WHAT THE TASK REQUIRES: Of all the lines in the entries below, give again exactly those starting at the line containing "nose: (463, 141)" and ending at the line containing "left ear: (496, 141)", both ends included, and no others.

INPUT RECORDS:
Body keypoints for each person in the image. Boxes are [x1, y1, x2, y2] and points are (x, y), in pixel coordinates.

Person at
* * *
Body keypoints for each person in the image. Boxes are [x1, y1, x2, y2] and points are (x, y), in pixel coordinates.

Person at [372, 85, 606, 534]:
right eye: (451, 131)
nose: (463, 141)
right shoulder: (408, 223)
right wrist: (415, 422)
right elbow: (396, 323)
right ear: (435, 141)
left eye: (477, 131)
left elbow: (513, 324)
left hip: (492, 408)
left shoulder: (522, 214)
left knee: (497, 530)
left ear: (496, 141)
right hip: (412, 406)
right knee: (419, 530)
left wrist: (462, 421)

OUTPUT OF THE EXERCISE:
nose: (463, 141)
right shoulder: (408, 223)
right wrist: (415, 422)
right elbow: (396, 323)
right ear: (435, 141)
left eye: (477, 131)
left elbow: (513, 324)
left hip: (492, 408)
left shoulder: (522, 214)
left knee: (497, 530)
left ear: (496, 141)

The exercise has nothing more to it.